Saved entries:
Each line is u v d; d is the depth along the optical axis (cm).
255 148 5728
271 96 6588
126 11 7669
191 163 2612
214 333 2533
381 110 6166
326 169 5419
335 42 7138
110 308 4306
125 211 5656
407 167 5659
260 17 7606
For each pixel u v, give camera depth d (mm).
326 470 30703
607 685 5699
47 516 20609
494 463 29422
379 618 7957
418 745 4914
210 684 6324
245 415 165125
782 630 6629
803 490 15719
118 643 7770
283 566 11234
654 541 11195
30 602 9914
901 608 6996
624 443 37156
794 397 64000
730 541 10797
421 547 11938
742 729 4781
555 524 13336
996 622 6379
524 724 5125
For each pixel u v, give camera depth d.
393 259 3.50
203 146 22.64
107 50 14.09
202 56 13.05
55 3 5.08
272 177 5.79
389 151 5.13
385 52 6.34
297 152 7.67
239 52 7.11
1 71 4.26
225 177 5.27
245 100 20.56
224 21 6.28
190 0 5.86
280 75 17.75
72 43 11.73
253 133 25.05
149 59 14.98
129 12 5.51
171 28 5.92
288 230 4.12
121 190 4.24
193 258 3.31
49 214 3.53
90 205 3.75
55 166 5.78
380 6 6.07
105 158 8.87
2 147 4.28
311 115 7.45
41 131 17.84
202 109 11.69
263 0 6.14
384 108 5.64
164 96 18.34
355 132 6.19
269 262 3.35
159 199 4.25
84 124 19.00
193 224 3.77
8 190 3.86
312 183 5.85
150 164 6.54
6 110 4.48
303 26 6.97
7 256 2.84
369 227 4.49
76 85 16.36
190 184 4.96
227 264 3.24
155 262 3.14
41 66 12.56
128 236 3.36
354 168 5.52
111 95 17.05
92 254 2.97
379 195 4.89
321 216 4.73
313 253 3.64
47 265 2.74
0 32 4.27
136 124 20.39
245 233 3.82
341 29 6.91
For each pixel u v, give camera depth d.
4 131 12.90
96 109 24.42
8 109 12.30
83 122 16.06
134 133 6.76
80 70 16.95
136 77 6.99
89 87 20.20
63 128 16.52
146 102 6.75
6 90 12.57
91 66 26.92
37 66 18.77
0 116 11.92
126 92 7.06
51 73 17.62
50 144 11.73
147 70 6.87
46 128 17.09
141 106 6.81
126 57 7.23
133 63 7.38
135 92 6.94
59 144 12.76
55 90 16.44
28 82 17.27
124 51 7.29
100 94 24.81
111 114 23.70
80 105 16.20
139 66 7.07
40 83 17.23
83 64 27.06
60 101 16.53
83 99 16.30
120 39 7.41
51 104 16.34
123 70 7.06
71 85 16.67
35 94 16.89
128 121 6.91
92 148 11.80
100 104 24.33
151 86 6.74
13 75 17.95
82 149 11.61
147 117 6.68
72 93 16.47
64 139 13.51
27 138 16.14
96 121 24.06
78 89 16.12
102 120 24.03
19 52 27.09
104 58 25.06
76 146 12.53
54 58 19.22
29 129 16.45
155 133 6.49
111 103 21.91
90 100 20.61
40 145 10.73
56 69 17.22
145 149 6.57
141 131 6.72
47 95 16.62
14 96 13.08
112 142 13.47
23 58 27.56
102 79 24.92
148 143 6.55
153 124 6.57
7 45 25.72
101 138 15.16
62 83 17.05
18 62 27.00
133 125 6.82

What you have to do: With the line containing "80 105 16.20" as the first and the last line above as the final one, copy those lines exactly and no others.

The completed task:
80 105 16.20
139 66 7.07
40 83 17.23
83 64 27.06
60 101 16.53
83 99 16.30
120 39 7.41
51 104 16.34
123 70 7.06
71 85 16.67
35 94 16.89
128 121 6.91
92 148 11.80
100 104 24.33
151 86 6.74
13 75 17.95
82 149 11.61
147 117 6.68
72 93 16.47
64 139 13.51
27 138 16.14
96 121 24.06
78 89 16.12
102 120 24.03
19 52 27.09
104 58 25.06
76 146 12.53
54 58 19.22
29 129 16.45
155 133 6.49
111 103 21.91
90 100 20.61
40 145 10.73
56 69 17.22
145 149 6.57
141 131 6.72
47 95 16.62
14 96 13.08
112 142 13.47
23 58 27.56
102 79 24.92
148 143 6.55
153 124 6.57
7 45 25.72
101 138 15.16
62 83 17.05
18 62 27.00
133 125 6.82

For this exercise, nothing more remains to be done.